# Eine Tutorials-Kategorie PureBasic?



## ColdAeon (8. Juni 2010)

Hallo,

habe mich gefragt weshalb es keine PureBasic Kategorie hier gibt, weder im Forum noch in den Tutorials?
Wäre auch gern dazu bereit das ein oder andere Tutorial zu erstellen.


VG
ColdAeon


----------



## Markus Kolletzky (8. Juni 2010)

Hi ColdAeon und herzlich Willkommen auf tutorials.de,

das liegt sicherlich daran, dass der Markt für diese Sprache (noch) keine eigene Kategorie
rechtfertigt.
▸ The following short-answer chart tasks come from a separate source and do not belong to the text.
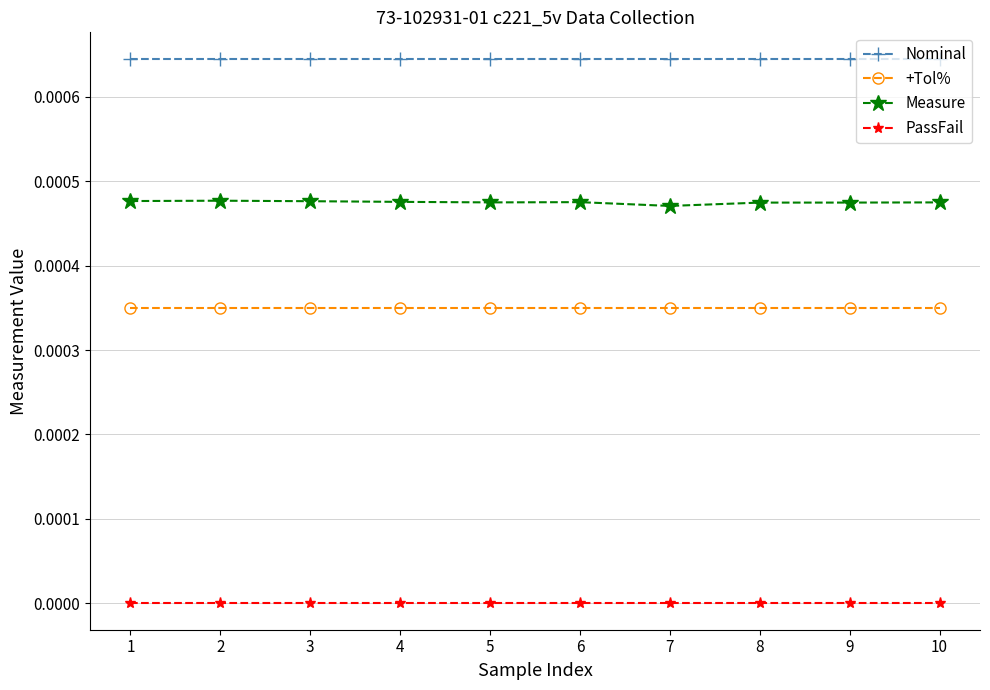

True or false: PassFail and +Tol% intersect in this chart.

False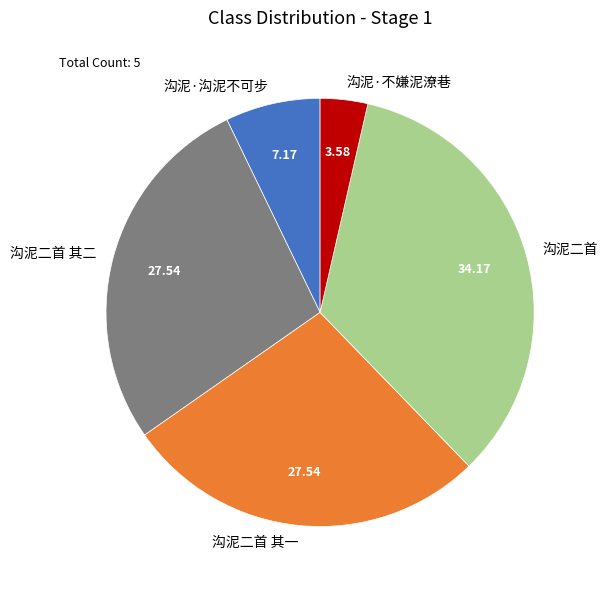

Do 沟泥二首 其一 and 沟泥二首 together represent more than half of the pie?

Yes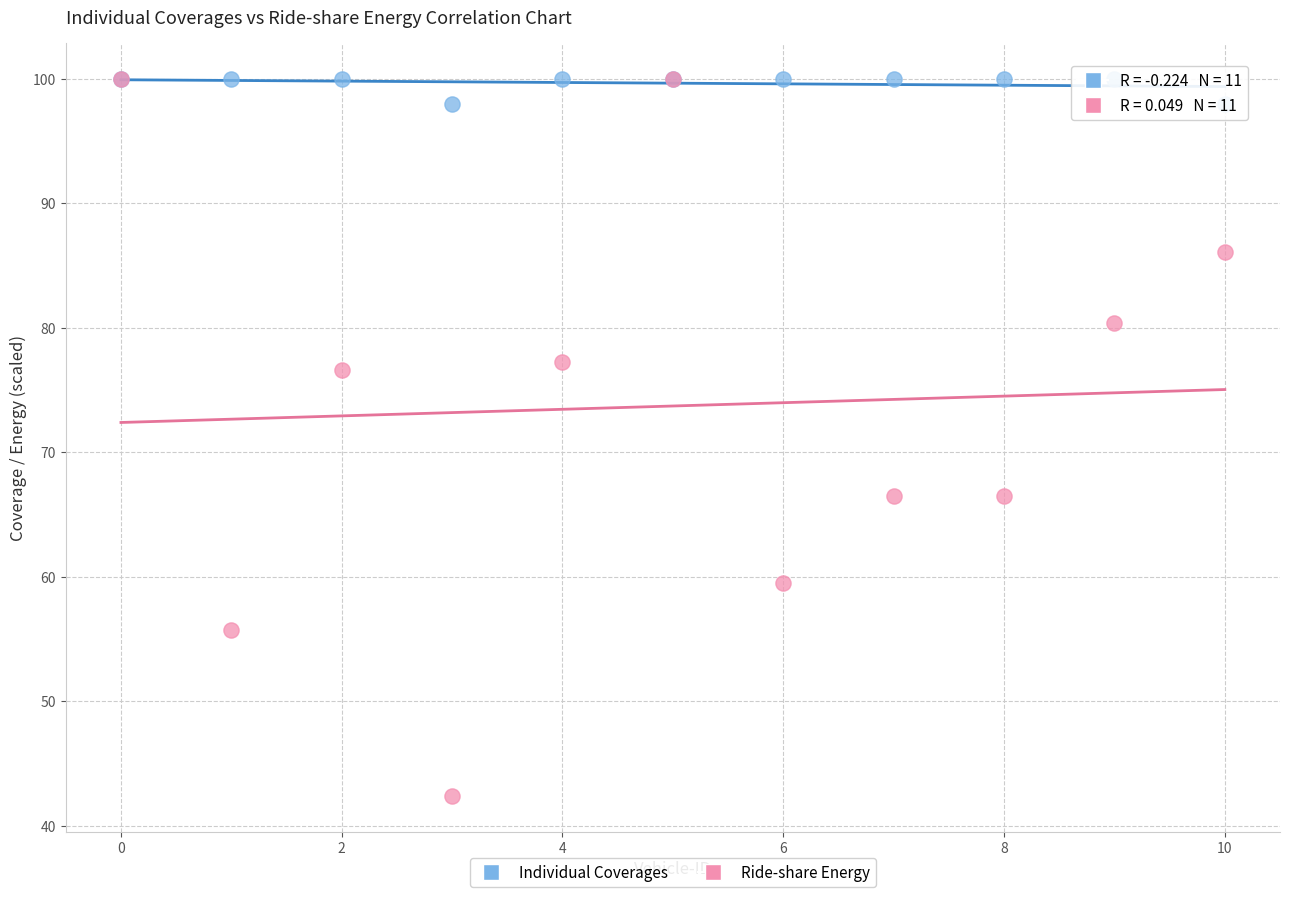

What are all the series names shown in the legend?

Individual Coverages, Ride-share Energy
Aber was nicht ist, kann ja noch werden.  Hab also keine Scheu, Tutorials zu schreiben. 

Solltest du dazu noch Fragen haben, kannst du dich natürlich gern an mich wenden!

Viele Grüße,
Markus


----------



## ColdAeon (8. Juni 2010)

Hallo Markus,

für wahr es ist tatsächlich noch nicht soweit verbreitet wie andere Sprache, doch gibt es einiges was dafür spricht:
(Um dem positiv bzw. konstruktiv entgegen zu begründen)

1. Einige offizielle (kommerzielle) PureBasic Spiele welche schon im Handel erhältlich waren, z.B. http://www.legend-handofgod.de/
2. Demo beinhaltet genug limitierte Zeilen (800 wenn ich nicht irre) die für ein kleines Game reichen würden
3. Eine große und aktive Community
4. Wirklich großes Archiv was gepflegt wird: http://www.purearea.net/

Verständlich wenn diese Kategorie noch nicht erstellt werden sollte, jedoch Tutorials würde ich gern für andere schreiben. 


VG
ColdAeon


----------